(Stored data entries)
+--

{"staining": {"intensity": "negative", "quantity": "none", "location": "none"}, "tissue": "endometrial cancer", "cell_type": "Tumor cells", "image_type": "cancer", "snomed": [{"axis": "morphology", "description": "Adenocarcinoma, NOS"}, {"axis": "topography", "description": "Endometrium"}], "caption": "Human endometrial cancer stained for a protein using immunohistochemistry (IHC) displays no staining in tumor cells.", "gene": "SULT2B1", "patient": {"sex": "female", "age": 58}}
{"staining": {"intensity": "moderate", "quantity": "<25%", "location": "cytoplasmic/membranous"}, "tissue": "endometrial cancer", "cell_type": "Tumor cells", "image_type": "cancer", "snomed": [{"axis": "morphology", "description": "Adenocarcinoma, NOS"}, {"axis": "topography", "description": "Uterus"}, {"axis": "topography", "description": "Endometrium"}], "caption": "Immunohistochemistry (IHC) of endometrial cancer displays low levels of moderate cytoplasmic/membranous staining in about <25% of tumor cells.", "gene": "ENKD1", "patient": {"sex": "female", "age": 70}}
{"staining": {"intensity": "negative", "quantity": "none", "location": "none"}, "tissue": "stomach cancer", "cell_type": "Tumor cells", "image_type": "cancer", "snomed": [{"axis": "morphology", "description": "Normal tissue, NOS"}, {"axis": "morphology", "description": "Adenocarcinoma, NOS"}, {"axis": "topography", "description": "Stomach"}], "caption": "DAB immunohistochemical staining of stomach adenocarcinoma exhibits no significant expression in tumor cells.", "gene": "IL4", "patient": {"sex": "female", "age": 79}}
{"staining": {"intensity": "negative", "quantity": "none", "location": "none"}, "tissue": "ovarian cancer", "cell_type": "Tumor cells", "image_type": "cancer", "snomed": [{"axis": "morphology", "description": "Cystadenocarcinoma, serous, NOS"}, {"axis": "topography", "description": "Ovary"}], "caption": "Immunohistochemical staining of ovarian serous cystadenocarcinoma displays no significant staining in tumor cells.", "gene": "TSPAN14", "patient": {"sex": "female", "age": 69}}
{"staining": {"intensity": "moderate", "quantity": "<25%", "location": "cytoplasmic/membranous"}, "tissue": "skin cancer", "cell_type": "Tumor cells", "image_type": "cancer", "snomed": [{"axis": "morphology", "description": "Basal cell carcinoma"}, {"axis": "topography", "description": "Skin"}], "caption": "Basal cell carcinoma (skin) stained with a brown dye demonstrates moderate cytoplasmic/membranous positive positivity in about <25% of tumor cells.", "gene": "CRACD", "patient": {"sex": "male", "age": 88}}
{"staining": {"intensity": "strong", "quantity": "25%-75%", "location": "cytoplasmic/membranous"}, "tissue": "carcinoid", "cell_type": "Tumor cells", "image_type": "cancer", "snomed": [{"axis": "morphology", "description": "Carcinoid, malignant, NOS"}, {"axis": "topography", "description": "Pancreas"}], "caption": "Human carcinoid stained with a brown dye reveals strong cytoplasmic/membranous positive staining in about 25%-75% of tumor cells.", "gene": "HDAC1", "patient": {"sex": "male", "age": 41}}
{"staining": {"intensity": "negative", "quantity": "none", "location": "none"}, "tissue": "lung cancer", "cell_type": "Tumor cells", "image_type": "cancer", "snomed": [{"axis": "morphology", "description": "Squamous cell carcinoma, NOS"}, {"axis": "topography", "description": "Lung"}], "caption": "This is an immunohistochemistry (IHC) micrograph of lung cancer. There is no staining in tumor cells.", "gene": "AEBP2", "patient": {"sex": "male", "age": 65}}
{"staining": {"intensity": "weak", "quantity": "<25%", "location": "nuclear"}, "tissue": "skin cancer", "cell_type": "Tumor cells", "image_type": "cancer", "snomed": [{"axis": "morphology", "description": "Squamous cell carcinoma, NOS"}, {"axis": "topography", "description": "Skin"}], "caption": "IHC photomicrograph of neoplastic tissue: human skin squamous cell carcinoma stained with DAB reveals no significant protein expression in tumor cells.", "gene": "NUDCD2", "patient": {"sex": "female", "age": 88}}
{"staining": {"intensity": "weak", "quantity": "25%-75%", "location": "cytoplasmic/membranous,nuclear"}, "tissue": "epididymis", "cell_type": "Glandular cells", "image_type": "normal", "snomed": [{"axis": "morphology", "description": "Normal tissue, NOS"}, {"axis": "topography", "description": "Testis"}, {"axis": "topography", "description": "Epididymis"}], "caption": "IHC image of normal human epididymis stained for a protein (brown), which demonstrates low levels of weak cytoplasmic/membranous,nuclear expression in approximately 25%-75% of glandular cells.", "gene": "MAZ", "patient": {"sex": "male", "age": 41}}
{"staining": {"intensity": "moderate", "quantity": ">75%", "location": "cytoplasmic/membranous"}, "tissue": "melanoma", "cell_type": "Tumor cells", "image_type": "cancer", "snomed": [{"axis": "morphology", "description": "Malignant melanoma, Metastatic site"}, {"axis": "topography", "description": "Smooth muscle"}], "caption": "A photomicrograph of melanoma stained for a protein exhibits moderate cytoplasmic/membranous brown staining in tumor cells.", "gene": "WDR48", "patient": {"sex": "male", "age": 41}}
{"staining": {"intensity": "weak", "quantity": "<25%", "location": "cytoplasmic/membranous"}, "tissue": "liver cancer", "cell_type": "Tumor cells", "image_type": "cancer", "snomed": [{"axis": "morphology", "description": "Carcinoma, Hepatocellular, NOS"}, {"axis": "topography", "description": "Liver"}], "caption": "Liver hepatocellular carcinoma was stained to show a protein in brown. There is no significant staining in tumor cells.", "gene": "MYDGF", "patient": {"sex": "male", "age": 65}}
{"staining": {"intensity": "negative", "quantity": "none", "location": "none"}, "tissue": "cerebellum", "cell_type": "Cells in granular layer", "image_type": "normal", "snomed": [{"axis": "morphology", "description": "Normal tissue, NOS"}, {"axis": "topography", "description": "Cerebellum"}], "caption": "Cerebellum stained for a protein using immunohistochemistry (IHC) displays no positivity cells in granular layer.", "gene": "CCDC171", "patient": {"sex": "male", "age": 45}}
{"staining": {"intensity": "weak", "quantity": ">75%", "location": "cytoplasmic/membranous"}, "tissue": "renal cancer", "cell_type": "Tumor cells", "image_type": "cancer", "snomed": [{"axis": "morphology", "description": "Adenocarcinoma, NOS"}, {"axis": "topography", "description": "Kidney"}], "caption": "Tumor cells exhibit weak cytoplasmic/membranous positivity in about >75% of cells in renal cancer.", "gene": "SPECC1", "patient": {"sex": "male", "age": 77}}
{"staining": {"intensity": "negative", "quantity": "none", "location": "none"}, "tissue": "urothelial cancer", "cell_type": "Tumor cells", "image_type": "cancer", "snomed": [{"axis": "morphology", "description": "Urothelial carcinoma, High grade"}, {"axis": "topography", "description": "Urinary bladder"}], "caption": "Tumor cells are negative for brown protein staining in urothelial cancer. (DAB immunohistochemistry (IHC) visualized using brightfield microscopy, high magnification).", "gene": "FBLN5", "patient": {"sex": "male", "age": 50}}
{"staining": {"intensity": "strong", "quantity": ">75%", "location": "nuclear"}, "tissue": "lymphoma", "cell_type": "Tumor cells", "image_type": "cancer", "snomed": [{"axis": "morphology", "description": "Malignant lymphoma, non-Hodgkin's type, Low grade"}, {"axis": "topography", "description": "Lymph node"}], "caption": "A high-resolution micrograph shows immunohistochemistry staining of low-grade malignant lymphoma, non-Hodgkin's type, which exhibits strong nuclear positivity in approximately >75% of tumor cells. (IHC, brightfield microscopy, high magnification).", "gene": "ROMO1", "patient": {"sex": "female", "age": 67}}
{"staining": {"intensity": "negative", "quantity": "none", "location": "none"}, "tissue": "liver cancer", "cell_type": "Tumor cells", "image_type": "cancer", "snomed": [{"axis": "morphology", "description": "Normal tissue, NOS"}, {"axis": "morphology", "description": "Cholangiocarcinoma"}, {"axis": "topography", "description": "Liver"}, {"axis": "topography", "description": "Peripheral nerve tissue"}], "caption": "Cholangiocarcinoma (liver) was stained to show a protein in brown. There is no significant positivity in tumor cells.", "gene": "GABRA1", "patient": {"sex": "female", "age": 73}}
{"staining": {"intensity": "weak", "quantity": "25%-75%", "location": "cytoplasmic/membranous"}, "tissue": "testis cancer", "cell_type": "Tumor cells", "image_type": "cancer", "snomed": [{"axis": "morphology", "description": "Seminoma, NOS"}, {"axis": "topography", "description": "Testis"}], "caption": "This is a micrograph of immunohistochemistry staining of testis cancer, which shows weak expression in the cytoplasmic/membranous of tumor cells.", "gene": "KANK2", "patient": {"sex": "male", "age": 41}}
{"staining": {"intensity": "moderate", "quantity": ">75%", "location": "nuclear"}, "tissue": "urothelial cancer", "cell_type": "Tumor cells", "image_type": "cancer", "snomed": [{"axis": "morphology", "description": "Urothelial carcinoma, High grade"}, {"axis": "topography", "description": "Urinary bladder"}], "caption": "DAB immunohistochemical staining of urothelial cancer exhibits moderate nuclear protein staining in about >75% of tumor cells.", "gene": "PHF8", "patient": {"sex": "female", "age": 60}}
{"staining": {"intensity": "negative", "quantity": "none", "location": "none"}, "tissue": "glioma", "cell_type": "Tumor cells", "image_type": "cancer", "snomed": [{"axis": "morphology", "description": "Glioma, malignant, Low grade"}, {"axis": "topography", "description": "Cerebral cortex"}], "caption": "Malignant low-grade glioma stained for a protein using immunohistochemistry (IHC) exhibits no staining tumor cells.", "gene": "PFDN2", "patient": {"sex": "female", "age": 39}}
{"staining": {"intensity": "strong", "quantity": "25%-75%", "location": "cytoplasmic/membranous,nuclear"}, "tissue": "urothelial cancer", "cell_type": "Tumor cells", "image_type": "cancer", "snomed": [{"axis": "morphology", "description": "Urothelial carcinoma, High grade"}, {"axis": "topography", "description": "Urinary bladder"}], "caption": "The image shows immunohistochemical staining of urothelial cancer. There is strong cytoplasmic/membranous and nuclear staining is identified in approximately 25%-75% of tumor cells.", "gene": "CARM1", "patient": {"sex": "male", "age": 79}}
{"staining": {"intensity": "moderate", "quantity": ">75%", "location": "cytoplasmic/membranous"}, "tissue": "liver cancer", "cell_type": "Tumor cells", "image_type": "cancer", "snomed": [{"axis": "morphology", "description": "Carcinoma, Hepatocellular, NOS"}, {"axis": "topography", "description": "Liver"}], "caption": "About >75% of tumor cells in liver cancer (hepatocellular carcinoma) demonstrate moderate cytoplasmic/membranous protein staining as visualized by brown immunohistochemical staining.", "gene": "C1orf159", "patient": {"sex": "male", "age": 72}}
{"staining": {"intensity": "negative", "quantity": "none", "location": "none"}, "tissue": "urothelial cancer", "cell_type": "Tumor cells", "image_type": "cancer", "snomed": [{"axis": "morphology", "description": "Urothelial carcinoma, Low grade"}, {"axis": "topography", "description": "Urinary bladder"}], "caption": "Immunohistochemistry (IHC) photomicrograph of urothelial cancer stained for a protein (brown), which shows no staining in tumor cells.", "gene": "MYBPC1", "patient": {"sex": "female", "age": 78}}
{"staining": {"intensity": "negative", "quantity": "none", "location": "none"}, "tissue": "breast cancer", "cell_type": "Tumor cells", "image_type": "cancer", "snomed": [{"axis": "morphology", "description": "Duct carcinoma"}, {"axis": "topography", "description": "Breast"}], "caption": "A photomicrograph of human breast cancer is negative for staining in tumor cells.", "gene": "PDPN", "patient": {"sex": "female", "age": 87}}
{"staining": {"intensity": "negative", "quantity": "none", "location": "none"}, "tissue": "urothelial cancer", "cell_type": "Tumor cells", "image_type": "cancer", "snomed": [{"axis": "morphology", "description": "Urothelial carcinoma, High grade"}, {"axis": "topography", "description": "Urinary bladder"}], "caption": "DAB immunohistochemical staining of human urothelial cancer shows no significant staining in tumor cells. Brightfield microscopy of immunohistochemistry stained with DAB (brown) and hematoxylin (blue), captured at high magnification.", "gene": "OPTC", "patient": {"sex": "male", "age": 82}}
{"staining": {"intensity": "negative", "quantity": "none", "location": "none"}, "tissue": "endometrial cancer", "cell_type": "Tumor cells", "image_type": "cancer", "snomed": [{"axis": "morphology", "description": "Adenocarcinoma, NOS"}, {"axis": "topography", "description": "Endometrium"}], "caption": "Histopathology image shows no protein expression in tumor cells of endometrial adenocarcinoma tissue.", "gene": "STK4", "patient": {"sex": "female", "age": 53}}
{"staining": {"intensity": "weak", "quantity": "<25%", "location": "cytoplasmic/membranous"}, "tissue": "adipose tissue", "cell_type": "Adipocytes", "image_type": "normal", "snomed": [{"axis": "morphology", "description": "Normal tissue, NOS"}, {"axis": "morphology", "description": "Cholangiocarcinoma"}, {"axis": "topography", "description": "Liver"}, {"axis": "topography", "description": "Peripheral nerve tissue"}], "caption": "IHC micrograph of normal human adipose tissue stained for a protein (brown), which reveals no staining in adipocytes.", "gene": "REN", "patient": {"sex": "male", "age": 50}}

+--

Aim of the exercise: Reproduce verbatim the stretch of lines beginning with the one containing "image shows no" and ending at the close of the entries above.

Response:
{"staining": {"intensity": "negative", "quantity": "none", "location": "none"}, "tissue": "endometrial cancer", "cell_type": "Tumor cells", "image_type": "cancer", "snomed": [{"axis": "morphology", "description": "Adenocarcinoma, NOS"}, {"axis": "topography", "description": "Endometrium"}], "caption": "Histopathology image shows no protein expression in tumor cells of endometrial adenocarcinoma tissue.", "gene": "STK4", "patient": {"sex": "female", "age": 53}}
{"staining": {"intensity": "weak", "quantity": "<25%", "location": "cytoplasmic/membranous"}, "tissue": "adipose tissue", "cell_type": "Adipocytes", "image_type": "normal", "snomed": [{"axis": "morphology", "description": "Normal tissue, NOS"}, {"axis": "morphology", "description": "Cholangiocarcinoma"}, {"axis": "topography", "description": "Liver"}, {"axis": "topography", "description": "Peripheral nerve tissue"}], "caption": "IHC micrograph of normal human adipose tissue stained for a protein (brown), which reveals no staining in adipocytes.", "gene": "REN", "patient": {"sex": "male", "age": 50}}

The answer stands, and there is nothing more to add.